His first convention was Lunacon (a New York City regional that ran from 1957 through 2017) in 1971, and which he ended up chairing in 1978.  He had an interesting time there – enough to get him to go to his next convention (Noreascon, the Worldcon in 1971), and he hasn’t missed a Worldcon since then.  As he picked up other commitments (including staff meetings for cons he’s  working on), he has cut back on the cons he goes to, but he still averages well over one every month.

In his non-con life, Ben is retired after a five decade career in computers, and is also on the Board for a charter school in New York City, serving several hundred children from one of the poorest districts in New York. As for his free time, Ben tries to keep up with his backlog of reading (mostly SFF and History), but, by his own admission, new, interesting books get published faster than he can read them.

Looking forward has kept Ben sane during the uncertain last couple of years. He feels there is still a lot left to do, both within fandom and outside it, and he wants to pay the good will forward to all the people who made fandom a wonderful place for him. 

When it comes to Glasgow2024, Ben is most excited about working with a diverse group of organisers: people he’s known for decades, those he’s meeting for the first time, and everything in between. He sees it as an excellent opportunity to learn new things. 
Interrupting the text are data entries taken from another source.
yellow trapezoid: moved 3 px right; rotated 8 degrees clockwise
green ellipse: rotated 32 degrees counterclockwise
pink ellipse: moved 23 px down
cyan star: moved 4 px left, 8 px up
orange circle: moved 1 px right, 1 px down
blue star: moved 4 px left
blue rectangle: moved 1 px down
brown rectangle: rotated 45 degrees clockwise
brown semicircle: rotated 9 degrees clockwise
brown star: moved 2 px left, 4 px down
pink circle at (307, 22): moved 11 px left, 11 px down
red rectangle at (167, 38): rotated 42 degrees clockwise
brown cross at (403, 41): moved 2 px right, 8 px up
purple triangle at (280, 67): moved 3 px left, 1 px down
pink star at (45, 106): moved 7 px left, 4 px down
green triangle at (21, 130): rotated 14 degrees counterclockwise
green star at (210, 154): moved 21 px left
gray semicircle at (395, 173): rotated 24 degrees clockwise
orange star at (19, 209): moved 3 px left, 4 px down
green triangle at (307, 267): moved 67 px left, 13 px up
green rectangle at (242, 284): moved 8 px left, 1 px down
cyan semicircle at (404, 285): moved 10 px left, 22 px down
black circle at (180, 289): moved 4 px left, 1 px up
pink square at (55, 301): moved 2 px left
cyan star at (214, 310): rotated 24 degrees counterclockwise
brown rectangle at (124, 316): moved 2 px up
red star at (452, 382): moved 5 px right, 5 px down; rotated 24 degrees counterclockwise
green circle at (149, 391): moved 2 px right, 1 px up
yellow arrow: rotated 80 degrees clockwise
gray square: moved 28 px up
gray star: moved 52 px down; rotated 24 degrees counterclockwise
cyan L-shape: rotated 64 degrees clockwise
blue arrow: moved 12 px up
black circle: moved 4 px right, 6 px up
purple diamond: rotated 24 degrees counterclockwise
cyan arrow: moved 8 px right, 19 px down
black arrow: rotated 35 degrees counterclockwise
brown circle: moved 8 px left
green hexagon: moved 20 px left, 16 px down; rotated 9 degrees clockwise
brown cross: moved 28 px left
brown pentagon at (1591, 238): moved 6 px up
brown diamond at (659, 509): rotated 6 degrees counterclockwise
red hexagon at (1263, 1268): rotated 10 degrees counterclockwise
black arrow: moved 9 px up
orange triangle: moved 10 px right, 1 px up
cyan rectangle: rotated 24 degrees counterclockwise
His personal recommendations for speculative fiction begin with Roger Zelazny’s Lord of Light (1967) as, in his opinion, the finest novel the field has ever produced. It breaks lots of rules (a clearly SF novel featuring the Hindu pantheon of gods, for example), and Zelazny executes his artistic choices brilliantly.  Ben rereads it every year, just to remind himself how great a story the field can produce. Tolkien is a must for high fantasy, followed by Poul Anderson’s Three Hearts and Three Lions (1953 and 1961).  Edward Elmer ‘Doc’ Smith’s Lensman series is a pure example of how plot can pull you through challenging writing; then there are Leigh Brackett’s planetary romances, anything by Henry Kuttner and Catherine Moore, under whatever pen name they were writing at the moment; Hal Clement’s Mission of Gravity (1953), which is the perfect exemplar of Hard SF (with Vernor Vinge and Alastair Reynolds as two of its best modern practitioners).  And finally, Fred Brown for the best very short works, whom Ben sees as the closest the field has ever come to the non-genre writer O Henry. To finish off, while he finds some genre media good to excellent, his true love there is still Buffy/Angel.